Try it: Set down all of the entries below word for word, with the pictures left out.

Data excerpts
____________

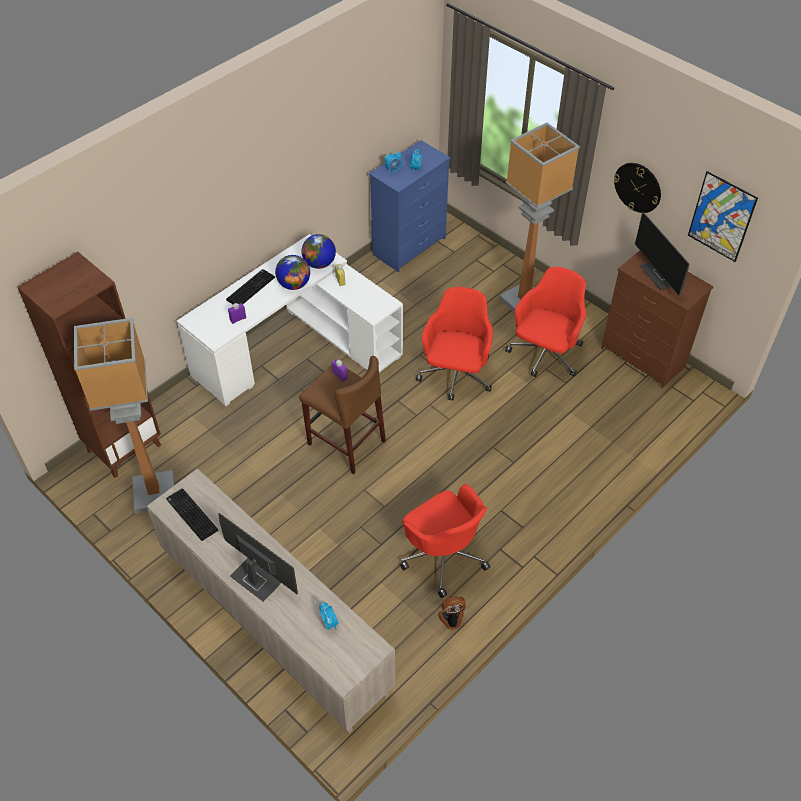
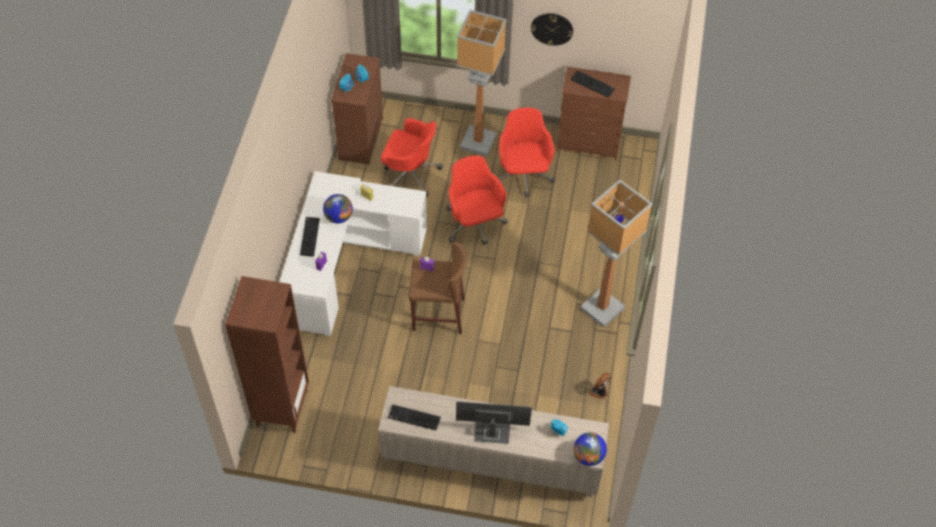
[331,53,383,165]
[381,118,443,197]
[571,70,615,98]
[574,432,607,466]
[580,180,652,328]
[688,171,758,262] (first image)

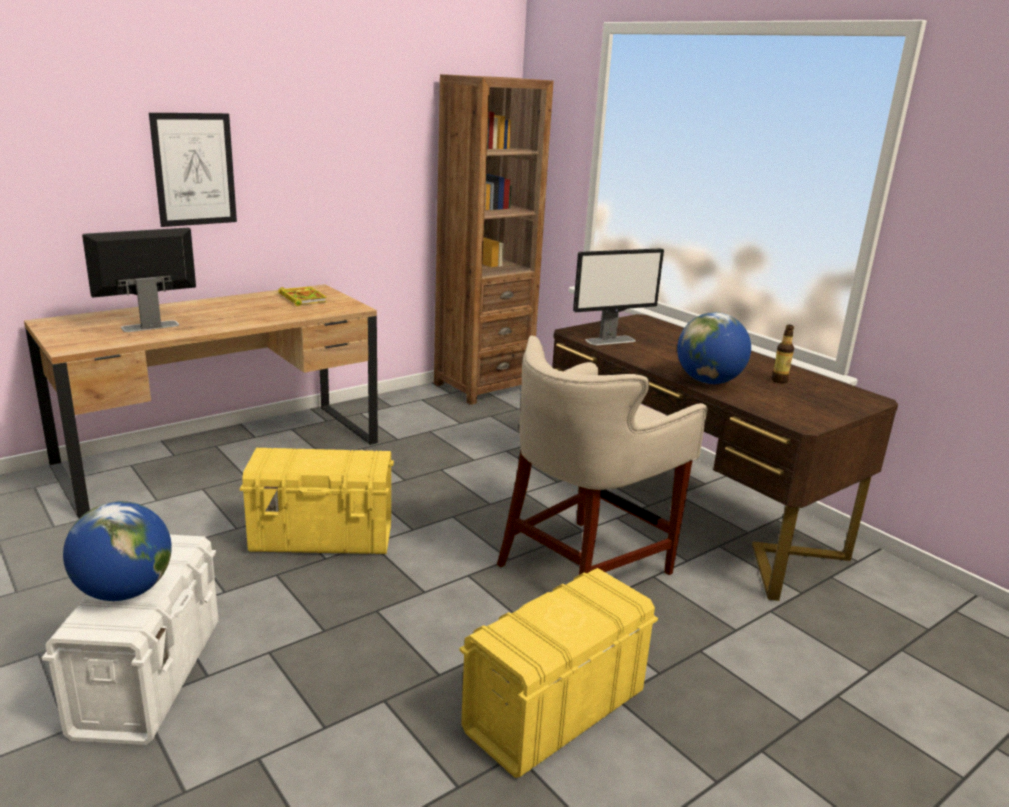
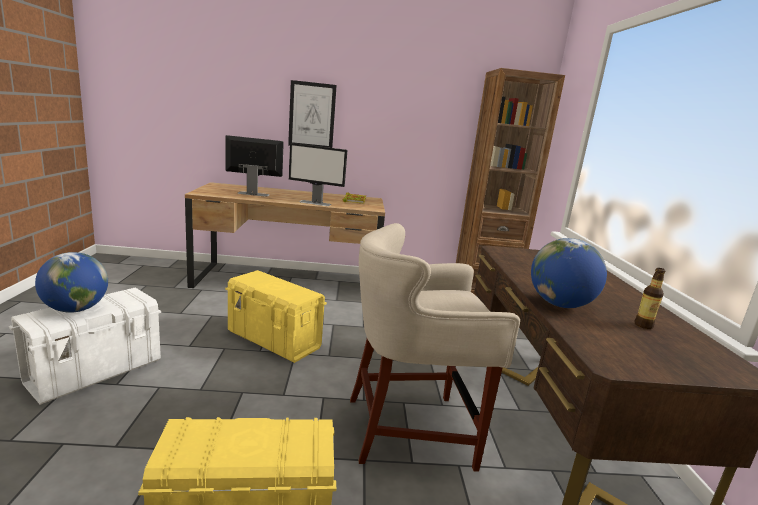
[289,143,347,206]

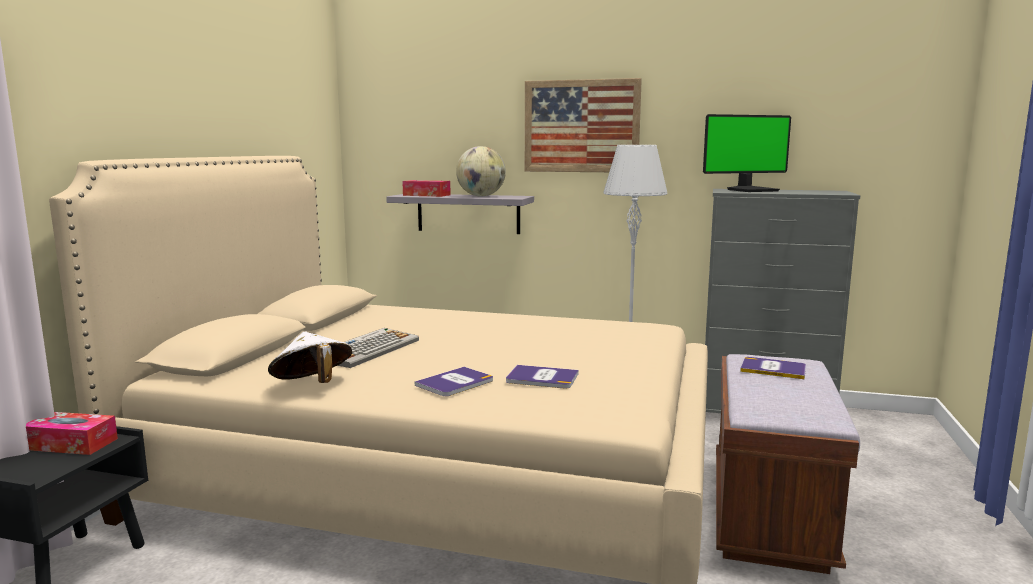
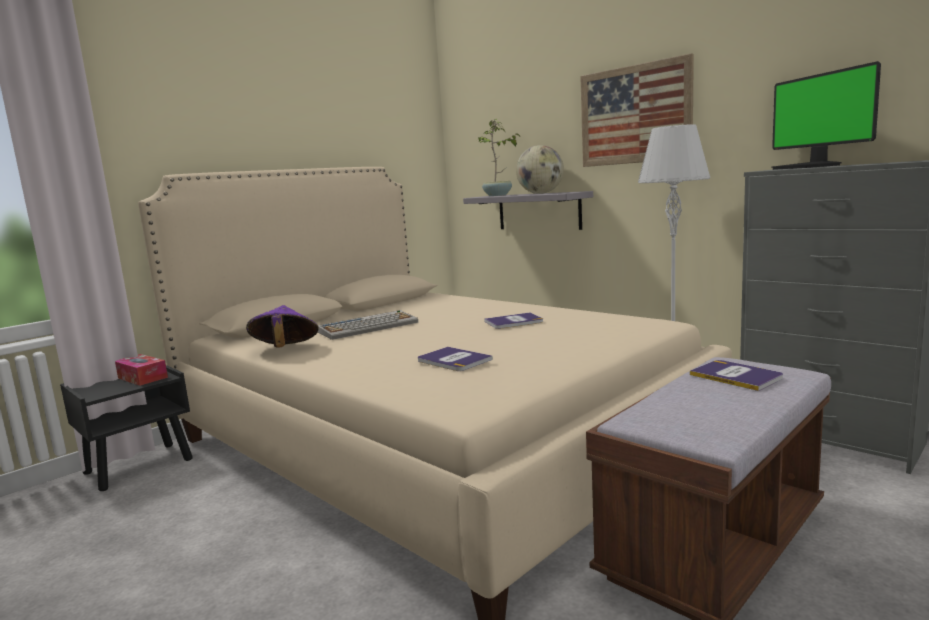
[246,305,319,348]
[476,119,520,196]
[484,312,543,329]
[772,61,881,170]

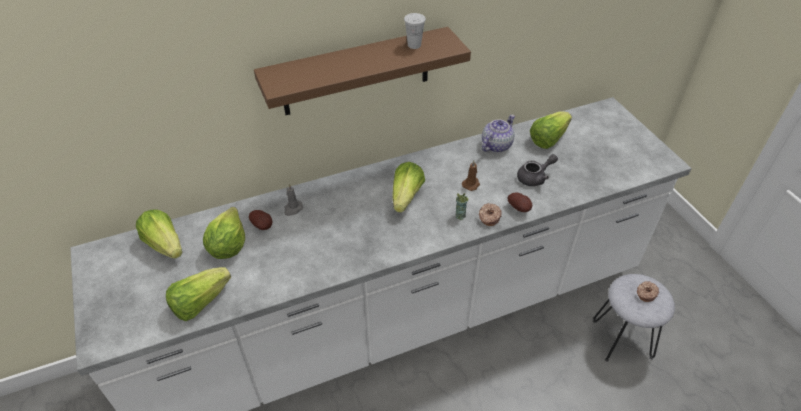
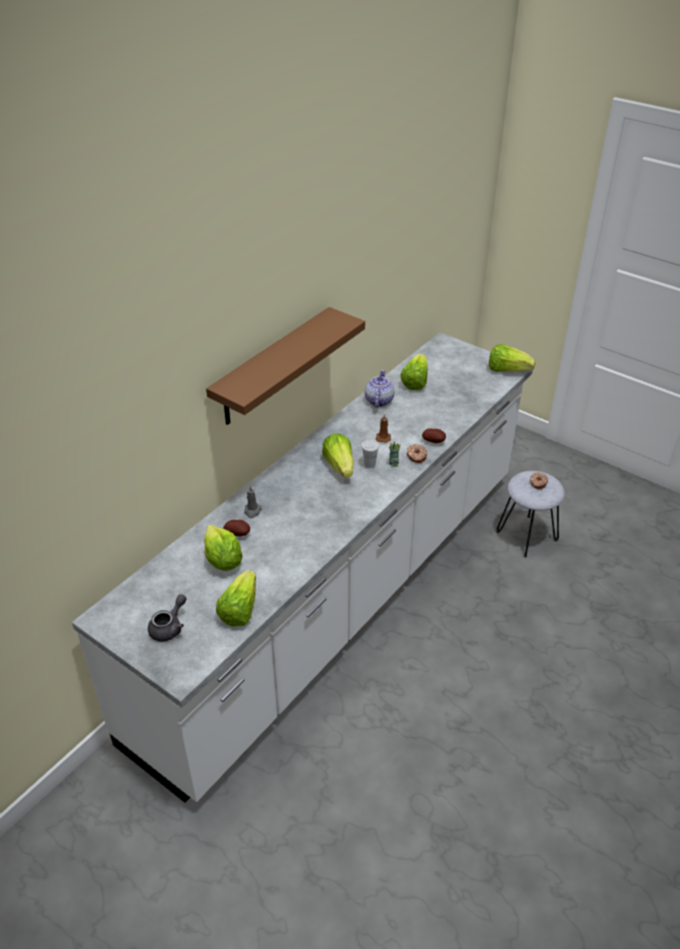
[148,594,186,642]
[361,440,379,468]
[489,344,535,372]

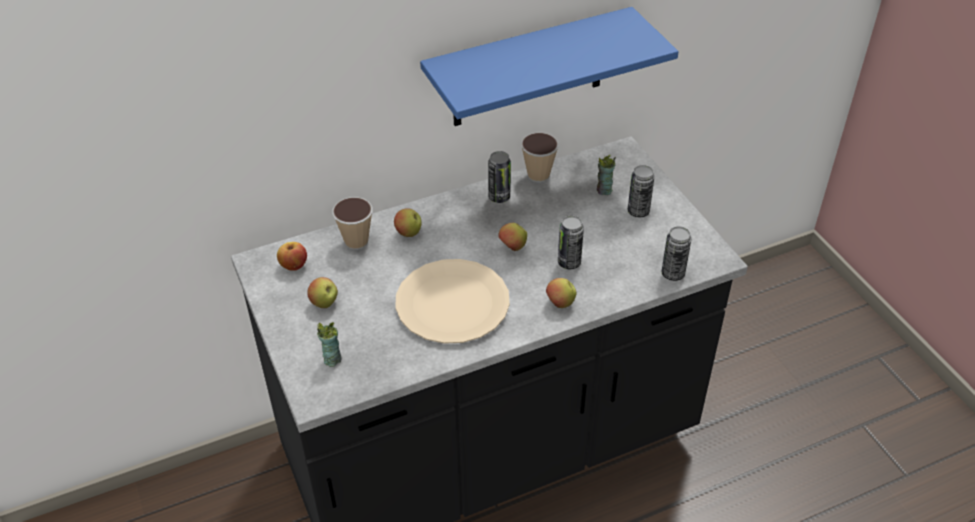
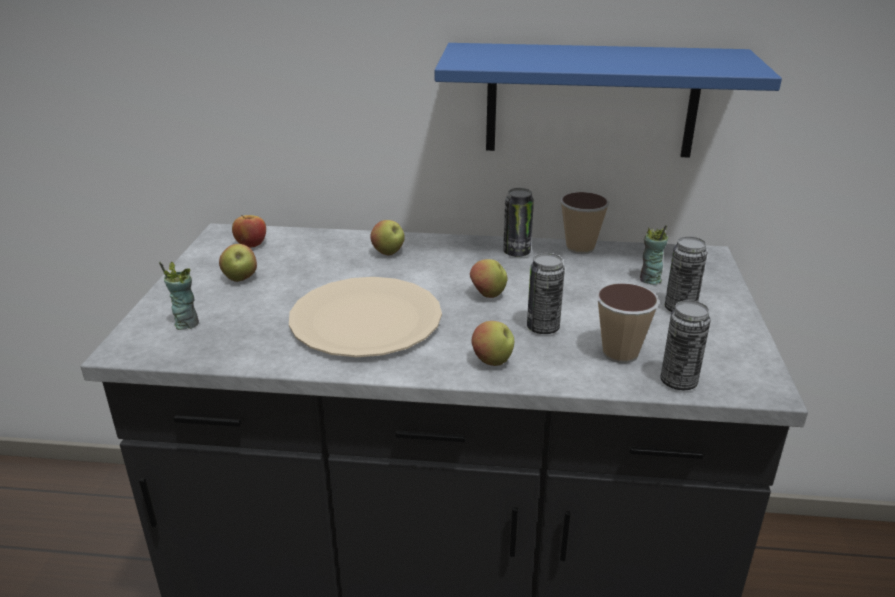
[596,283,660,363]

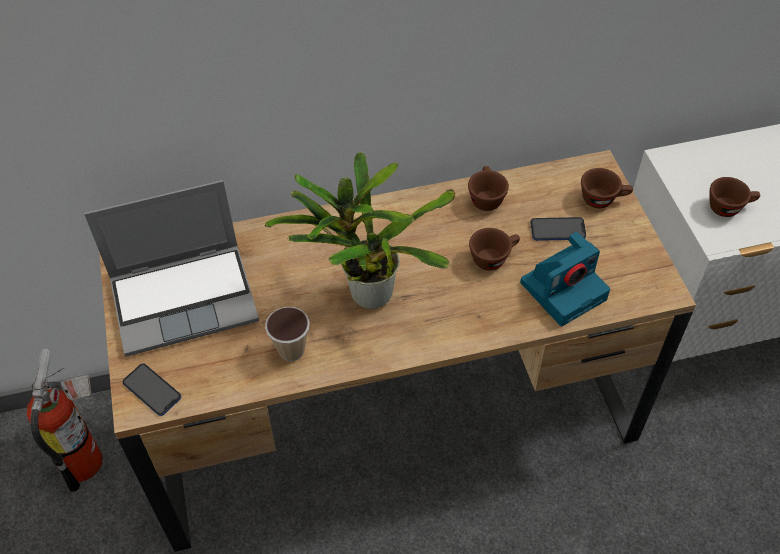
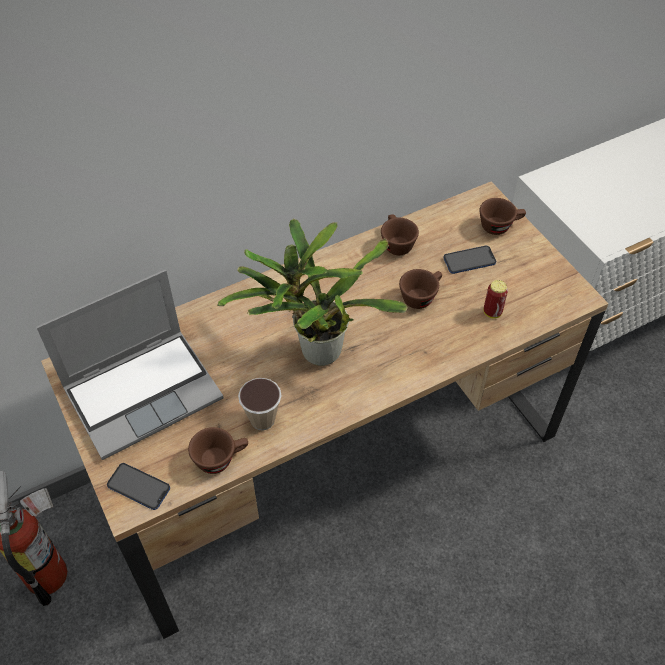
[188,427,248,474]
[484,280,508,319]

____________

Completed task:
[331,53,383,165]
[381,118,443,197]
[571,70,615,98]
[574,432,607,466]
[580,180,652,328]
[688,171,758,262] (first image)

[289,143,347,206]

[246,305,319,348]
[476,119,520,196]
[484,312,543,329]
[772,61,881,170]

[148,594,186,642]
[361,440,379,468]
[489,344,535,372]

[596,283,660,363]

[188,427,248,474]
[484,280,508,319]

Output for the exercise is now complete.